Chondroitin sulfate proteoglycans (CSPGs) are widely expressed in the normal central nervous system, serving as guidance cues during development and modulating synaptic connections in the adult. With injury or disease, an increase in CSPG expression is commonly observed close to lesioned areas. However, these CSPG deposits form a substantial barrier to regeneration and are largely responsible for the inability to repair damage in the brain and spinal cord.
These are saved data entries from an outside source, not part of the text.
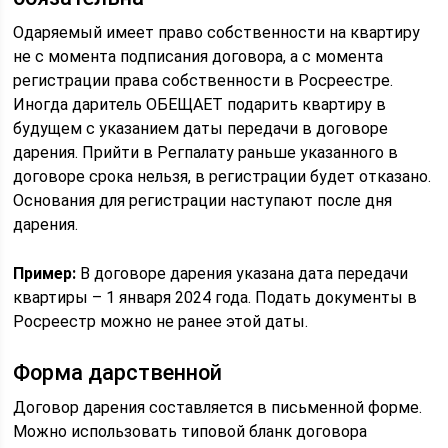
Одаряемый имеет право собственности на квартиру
не с момента подписания договора, а с момента
регистрации права собственности в Росреестре.
Иногда даритель ОБЕЩАЕТ подарить квартиру в
будущем с указанием даты передачи в договоре
дарения. Прийти в Регпалату раньше указанного в
договоре срока нельзя, в регистрации будет отказано.
Основания для регистрации наступают после дня
дарения.
Пример:
В договоре дарения указана дата передачи
квартиры – 1 января 2024 года. Подать документы в
Росреестр можно не ранее этой даты.
Форма дарственной
Договор дарения составляется в письменной форме.
Можно использовать типовой бланк договора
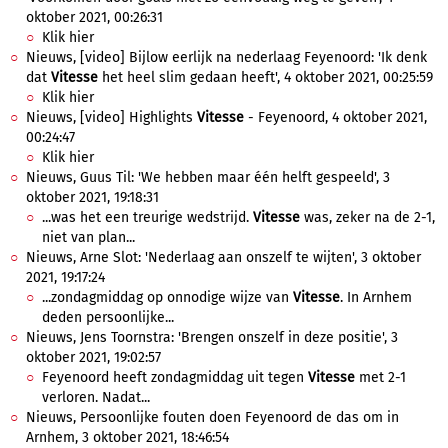
oktober 2021, 00:26:31
Klik hier
Nieuws, [video] Bijlow eerlijk na nederlaag Feyenoord: 'Ik denk
dat
Vitesse
het heel slim gedaan heeft', 4 oktober 2021, 00:25:59
Klik hier
Nieuws, [video] Highlights
Vitesse
- Feyenoord, 4 oktober 2021,
00:24:47
Klik hier
Nieuws, Guus Til: 'We hebben maar één helft gespeeld', 3
oktober 2021, 19:18:31
...was het een treurige wedstrijd.
Vitesse
was, zeker na de 2-1,
niet van plan...
Nieuws, Arne Slot: 'Nederlaag aan onszelf te wijten', 3 oktober
2021, 19:17:24
...zondagmiddag op onnodige wijze van
Vitesse
. In Arnhem
deden persoonlijke...
Nieuws, Jens Toornstra: 'Brengen onszelf in deze positie', 3
oktober 2021, 19:02:57
Feyenoord heeft zondagmiddag uit tegen
Vitesse
met 2-1
verloren. Nadat...
Nieuws, Persoonlijke fouten doen Feyenoord de das om in
Arnhem, 3 oktober 2021, 18:46:54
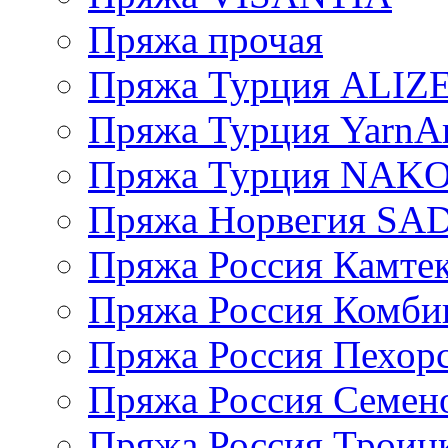
Пряжа прочая
Пряжа Турция ALIZ
Пряжа Турция YarnAr
Пряжа Турция NAK
Пряжа Норвегия S
Пряжа Россия Камтек
Пряжа Россия Комбин
Пряжа Россия Пехорс
Пряжа Россия Семен
Пряжа Россия Троицк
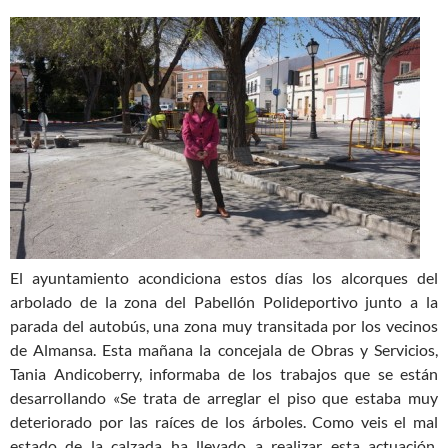
El ayuntamiento acondiciona estos días los alcorques del
arbolado de la zona del Pabellón Polideportivo junto a la
parada del autobús, una zona muy transitada por los vecinos
de Almansa. Esta mañana la concejala de Obras y Servicios,
Tania Andicoberry, informaba de los trabajos que se están
desarrollando «Se trata de arreglar el piso que estaba muy
deteriorado por las raíces de los árboles. Como veis el mal
estado de la calzada ha llevado a realizar esta actuación,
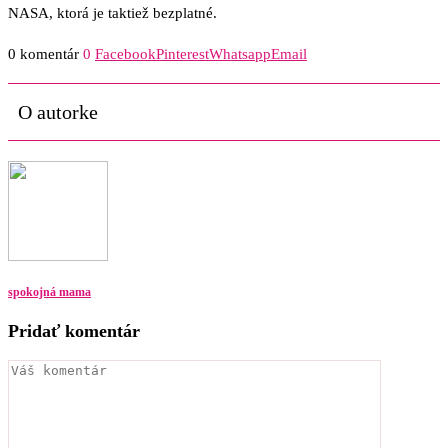
NASA, ktorá je taktiež bezplatné.
0 komentár
0
Facebook
Pinterest
Whatsapp
Email
O autorke
spokojná mama
Pridať komentár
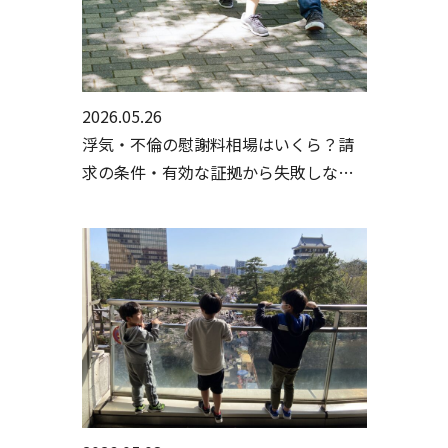
2026.05.26
浮気・不倫の慰謝料相場はいくら？請
求の条件・有効な証拠から失敗しない
手続きまで行政書士・探偵が徹底解説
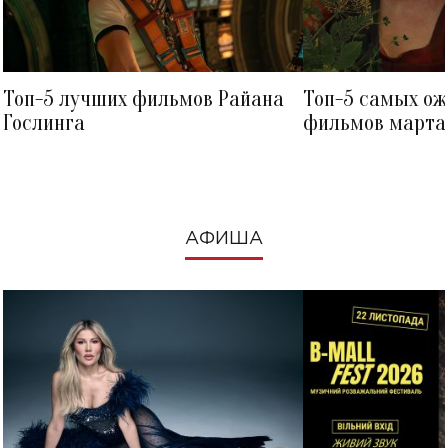
Топ-5 лучших фильмов Райана
Топ-5 самых о
Гослинга
фильмов марта 
посмотреть в к
АФИША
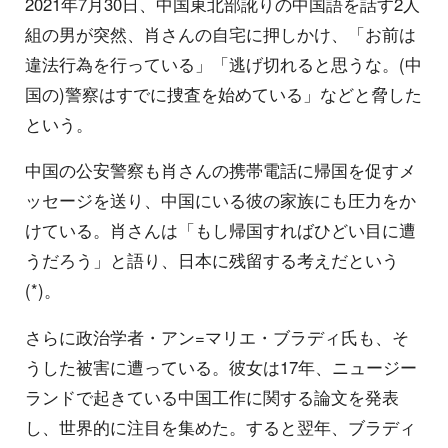
2021年7月30日、中国東北部訛りの中国語を話す2人
組の男が突然、肖さんの自宅に押しかけ、「お前は
違法行為を行っている」「逃げ切れると思うな。(中
国の)警察はすでに捜査を始めている」などと脅した
という。
中国の公安警察も肖さんの携帯電話に帰国を促すメ
ッセージを送り、中国にいる彼の家族にも圧力をか
けている。肖さんは「もし帰国すればひどい目に遭
うだろう」と語り、日本に残留する考えだという
(*)。
さらに政治学者・アン=マリエ・ブラディ氏も、そ
うした被害に遭っている。彼女は17年、ニュージー
ランドで起きている中国工作に関する論文を発表
し、世界的に注目を集めた。すると翌年、ブラディ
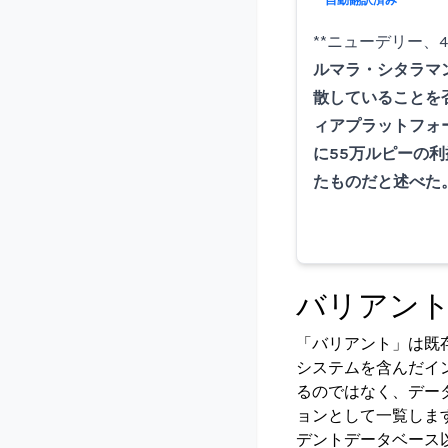
自動翻訳済み
**ニューデリー、4
ルマラ・シタラマ
散していることを
ィアプラットフォー
に55万ルピーの
たものだと述べた
バリアン
「バリアント」は既
システムを含んだイ
るのではなく、デー
ョンとして一覧しま
デントデータベース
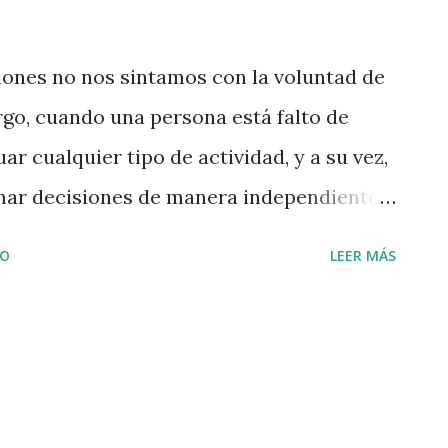
iones no nos sintamos con la voluntad de
rgo, cuando una persona está falto de
r cualquier tipo de actividad, y a su vez,
mar decisiones de manera independiente,
lia. Este trastorno sobre la voluntad
IO
LEER MÁS
 ausencia de respuestas emocionales, esto
y decisión para llevar a cabo una acción. Es
no tiene deseos de hacer alguna cosa pues
e no posee las fuerzas suficientes para
 comienzan a padecer de Abulia sienten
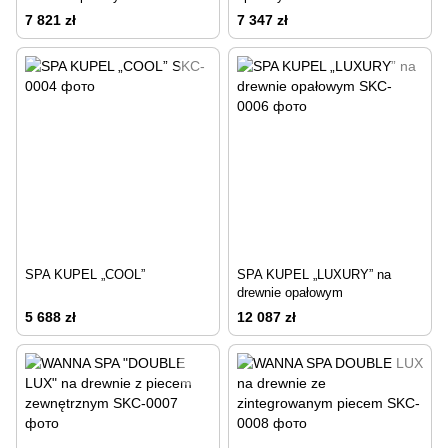
7 821 zł
7 347 zł
SPA KUPEL „COOL”
SPA KUPEL „LUXURY” na
drewnie opałowym
5 688 zł
12 087 zł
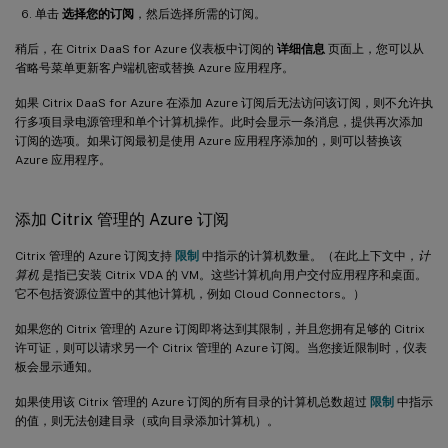
单击
选择您的订阅
，然后选择所需的订阅。
稍后，在 Citrix DaaS for Azure 仪表板中订阅的
详细信息
页面上，您可以从
省略号菜单更新客户端机密或替换 Azure 应用程序。
如果 Citrix DaaS for Azure 在添加 Azure 订阅后无法访问该订阅，则不允许执
行多项目录电源管理和单个计算机操作。此时会显示一条消息，提供再次添加
订阅的选项。如果订阅最初是使用 Azure 应用程序添加的，则可以替换该
Azure 应用程序。
添加 Citrix 管理的 Azure 订阅
Citrix 管理的 Azure 订阅支持
限制
中指示的计算机数量。（在此上下文中，
计
算机
是指已安装 Citrix VDA 的 VM。这些计算机向用户交付应用程序和桌面。
它不包括资源位置中的其他计算机，例如 Cloud Connectors。）
如果您的 Citrix 管理的 Azure 订阅即将达到其限制，并且您拥有足够的 Citrix
许可证，则可以请求另一个 Citrix 管理的 Azure 订阅。当您接近限制时，仪表
板会显示通知。
如果使用该 Citrix 管理的 Azure 订阅的所有目录的计算机总数超过
限制
中指示
的值，则无法创建目录（或向目录添加计算机）。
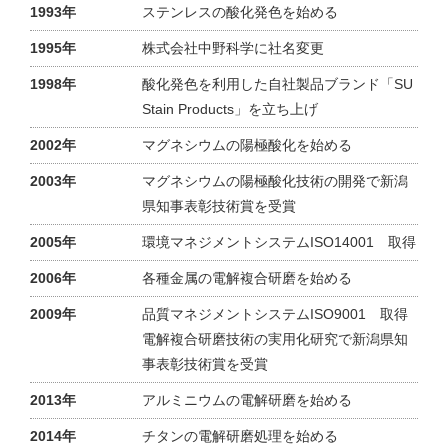
1993年
ステンレスの酸化発色を始める
1995年
株式会社中野科学に社名変更
1998年
酸化発色を利用した自社製品ブランド「SU
Stain Products」を立ち上げ
2002年
マグネシウムの陽極酸化を始める
2003年
マグネシウムの陽極酸化技術の開発で新潟
県知事表彰技術賞を受賞
2005年
環境マネジメントシステムISO14001 取得
2006年
各種金属の電解複合研磨を始める
2009年
品質マネジメントシステムISO9001 取得
電解複合研磨技術の実用化研究で新潟県知
事表彰技術賞を受賞
2013年
アルミニウムの電解研磨を始める
2014年
チタンの電解研磨処理を始める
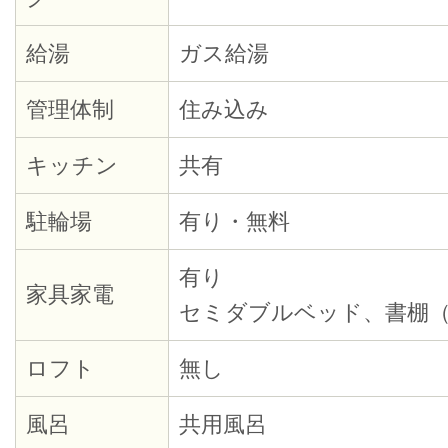
給湯
ガス給湯
管理体制
住み込み
キッチン
共有
駐輪場
有り・無料
有り
家具家電
セミダブルベッド、書棚（W9
ロフト
無し
風呂
共用風呂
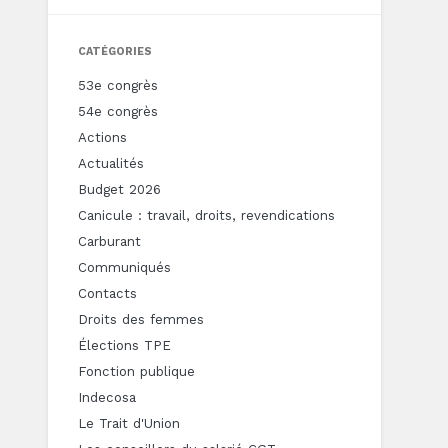
CATÉGORIES
53e congrès
54e congrès
Actions
Actualités
Budget 2026
Canicule : travail, droits, revendications
Carburant
Communiqués
Contacts
Droits des femmes
Élections TPE
Fonction publique
Indecosa
Le Trait d'Union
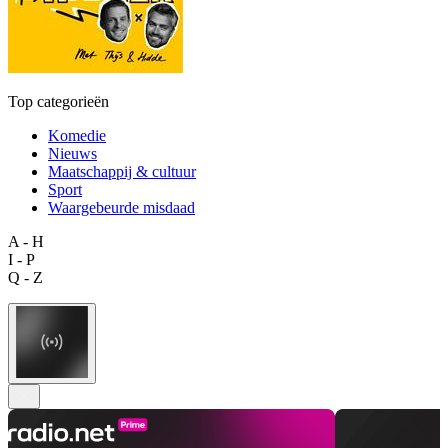
Top categorieën
Komedie
Nieuws
Maatschappij & cultuur
Sport
Waargebeurde misdaad
A - H
I - P
Q - Z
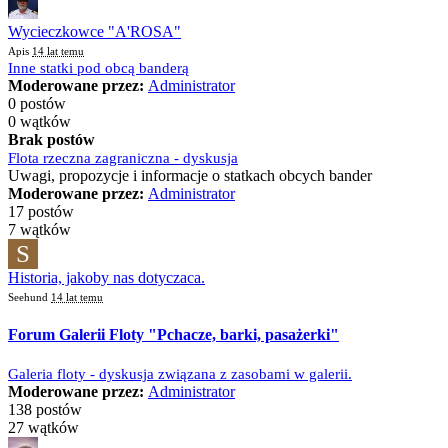
Wycieczkowce "A'ROSA"
Apis
14 lat temu
Inne statki pod obcą banderą
Moderowane przez:
Administrator
0 postów
0 wątków
Brak postów
Flota rzeczna zagraniczna - dyskusja
Uwagi, propozycje i informacje o statkach obcych bander
Moderowane przez:
Administrator
17 postów
7 wątków
S
Historia, jakoby nas dotyczaca.
Seehund
14 lat temu
Forum Galerii Floty "Pchacze, barki, pasażerki"
Galeria floty - dyskusja związana z zasobami w galerii.
Moderowane przez:
Administrator
138 postów
27 wątków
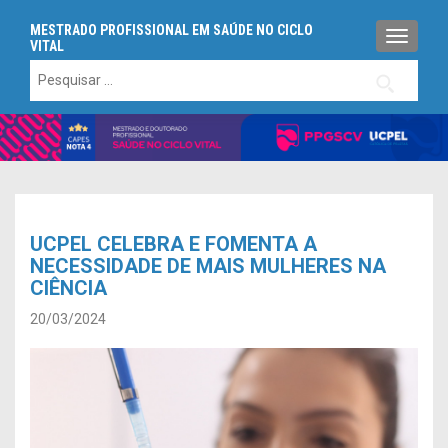
MESTRADO PROFISSIONAL EM SAÚDE NO CICLO
ALTERN
VITAL
Pesquisar
por:
UCPEL CELEBRA E FOMENTA A
NECESSIDADE DE MAIS MULHERES NA
CIÊNCIA
20/03/2024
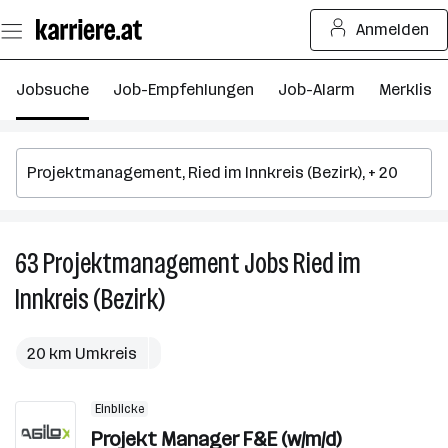
Zum
Anmelden
Seiteninhalt
springen
Jobsuche
Job-Empfehlungen
Job-Alarm
Merkliste
63
Projektmanagement
Jobs
Ried im
6
P
Innkreis (Bezirk)
J
in
R
20 km Umkreis
i
In
Einblicke
(B
Projekt Manager F&E (w/m/d)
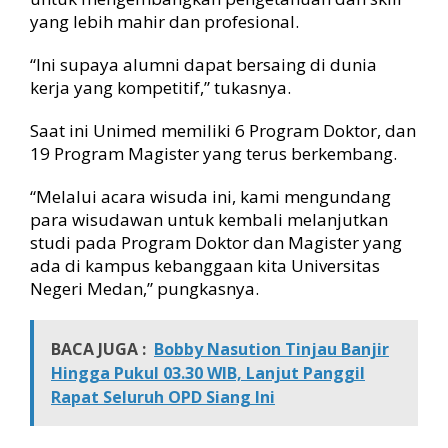
yang lebih mahir dan profesional.
“Ini supaya alumni dapat bersaing di dunia
kerja yang kompetitif,” tukasnya.
Saat ini Unimed memiliki 6 Program Doktor, dan
19 Program Magister yang terus berkembang.
“Melalui acara wisuda ini, kami mengundang
para wisudawan untuk kembali melanjutkan
studi pada Program Doktor dan Magister yang
ada di kampus kebanggaan kita Universitas
Negeri Medan,” pungkasnya.
BACA JUGA :
Bobby Nasution Tinjau Banjir
Hingga Pukul 03.30 WIB, Lanjut Panggil
Rapat Seluruh OPD Siang Ini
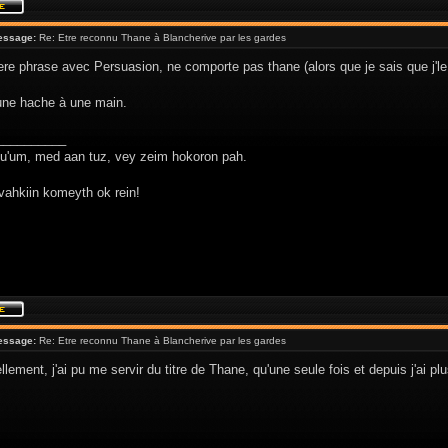
essage:
Re: Etre reconnu Thane à Blancherive par les gardes
re phrase avec Persuasion, ne comporte pas thane (alors que je sais que j'le s
 une hache à une main.
__________
hu'um, med aan tuz, vey zeim hokoron pah.
vahkiin komeyth ok rein!
essage:
Re: Etre reconnu Thane à Blancherive par les gardes
lement, j'ai pu me servir du titre de Thane, qu'une seule fois et depuis j'ai p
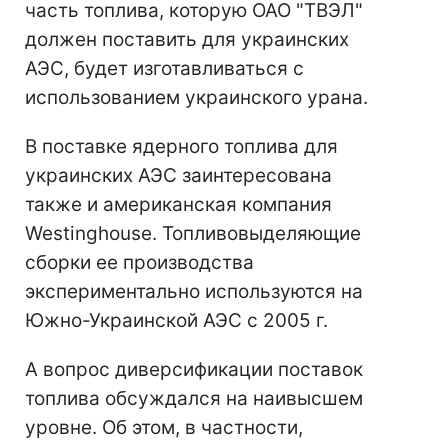
часть топлива, которую ОАО "ТВЭЛ"
должен поставить для украинских
АЭС, будет изготавливаться с
использованием украинского урана.
В поставке ядерного топлива для
украинских АЭС заинтересована
также и американская компания
Westinghouse. Топливовыделяющие
сборки ее производства
экспериментально используются на
Южно-Украинской АЭС с 2005 г.
А вопрос диверсификации поставок
топлива обсуждался на наивысшем
уровне. Об этом, в частности,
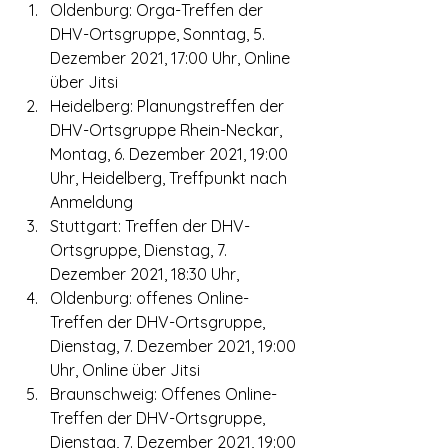
Oldenburg: Orga-Treffen der 
DHV-Ortsgruppe, Sonntag, 5. 
Dezember 2021, 17:00 Uhr, Online 
über Jitsi
Heidelberg: Planungstreffen der 
DHV-Ortsgruppe Rhein-Neckar, 
Montag, 6. Dezember 2021, 19:00 
Uhr, Heidelberg, Treffpunkt nach 
Anmeldung
Stuttgart: Treffen der DHV-
Ortsgruppe, Dienstag, 7. 
Dezember 2021, 18:30 Uhr,
Oldenburg: offenes Online-
Treffen der DHV-Ortsgruppe, 
Dienstag, 7. Dezember 2021, 19:00 
Uhr, Online über Jitsi
Braunschweig: Offenes Online-
Treffen der DHV-Ortsgruppe, 
Dienstag, 7. Dezember 2021, 19:00 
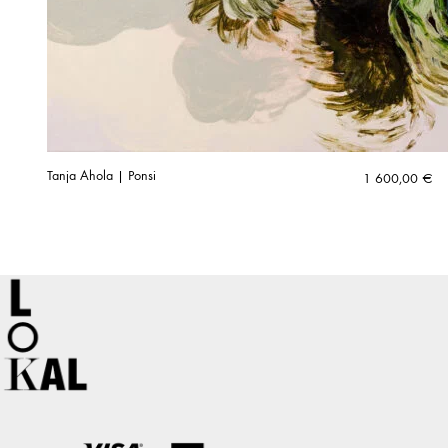
Tanja Ahola | Ponsi
1 600,00
€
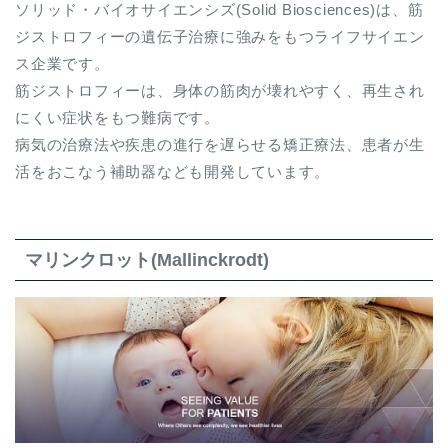
ソリッド・バイオサイエンシズ(Solid Biosciences)は、筋
ジストロフィーの遺伝子治療に強みをもつライフサイエン
ス企業です。
筋ジストロフィーは、身体の筋肉が壊れやすく、再生され
にくい症状をもつ難病です。
病気の治療法や疾患の進行を遅らせる矯正療法、患者が生
活をおこなう補助器なども開発しています。
マリンクロット(Mallinckrodt)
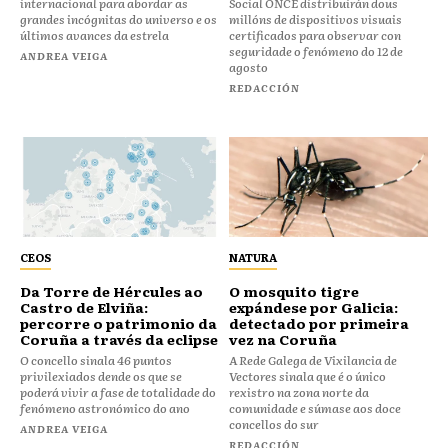
internacional para abordar as
Social ONCE distribuirán dous
grandes incógnitas do universo e os
millóns de dispositivos visuais
últimos avances da estrela
certificados para observar con
seguridade o fenómeno do 12 de
ANDREA VEIGA
agosto
REDACCIÓN
CEOS
NATURA
Da Torre de Hércules ao
O mosquito tigre
Castro de Elviña:
expándese por Galicia:
percorre o patrimonio da
detectado por primeira
Coruña a través da eclipse
vez na Coruña
O concello sinala 46 puntos
A Rede Galega de Vixilancia de
privilexiados dende os que se
Vectores sinala que é o único
poderá vivir a fase de totalidade do
rexistro na zona norte da
fenómeno astronómico do ano
comunidade e súmase aos doce
concellos do sur
ANDREA VEIGA
REDACCIÓN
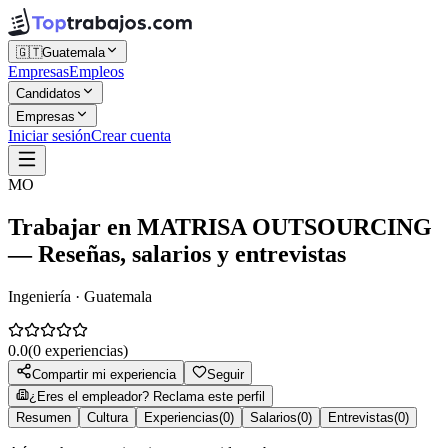
🇬🇹
Guatemala
Empresas
Empleos
Candidatos
Empresas
Iniciar sesión
Crear cuenta
MO
Trabajar en
MATRISA OUTSOURCING
— Reseñas, salarios y entrevistas
Ingeniería · Guatemala
0.0
(
0
experiencias)
Compartir mi experiencia
Seguir
¿Eres el empleador? Reclama este perfil
Resumen
Cultura
Experiencias
(
0
)
Salarios
(
0
)
Entrevistas
(
0
)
This review discusses the role of CSPGs as inhibitors, the role of inflammation in stimulating CSPG expression near site of injury, and therapeutic strategies for overcoming the inhibitory effects of CSPGs and creating an environment conducive to nerve regeneration.

Figure 1

Schematic representation of individual proteoglycan molecules. (a) Members of the lectican family: aggrecan, brevican neurocan, and the three isotypes of versican, all share a similar homology, with a G1 domain at the N-terminus and a G3 domain at the C-terminus. The GAG side chain varies in number among the different lectican family members but is attached to the central core of the protein. (b) Phosphacan is a splice variant of the RPTP molecule, lacking the transmembrane and two intracellular domains, found in the RPTP molecule. (c) NG2 is a transmembrane proteoglycan that lacks homology to any of the other CSPGs. NG2 has two large extracellular domains separated by an extended region, where the GAGs are attached, a transmembrane domain and short cytoplasmic tail. NG2 can be cleaved by enzymes at the cell surface and released into the extracellular matrix (adapted and modified from [16, 18]).

Figure 2

Diagram of the sulfation patterns of the disaccharide unit of the GAG chain. Sulfation at different carbon atom positions in the GlcA and/or GalNAc saccharide unit is one of the major factors that influence the effects of the proteoglycan. Monosulfation can occur at position 4 of the GalNAc resulting in synthesis of CS-A GAG or position 6 of the GalNAc resulting in the synthesis of the CS-C GAG. Disulfation can also occur with sulfation of position 6 of the GalNAc and position 2 of the GlcA, resulting in synthesis of the CS-D GAG, or sulfation of positions 4 and 6 on the GalNAc saccharide unit resulting in formation of the CS-E GAG (adapted and modified from [16, 18]).

Figure 3

Damage to the central nervous system, either by trauma or disease processes, initiates an increase in proinflammatory cytokines, which stimulates the upregulation of CSPGs expression.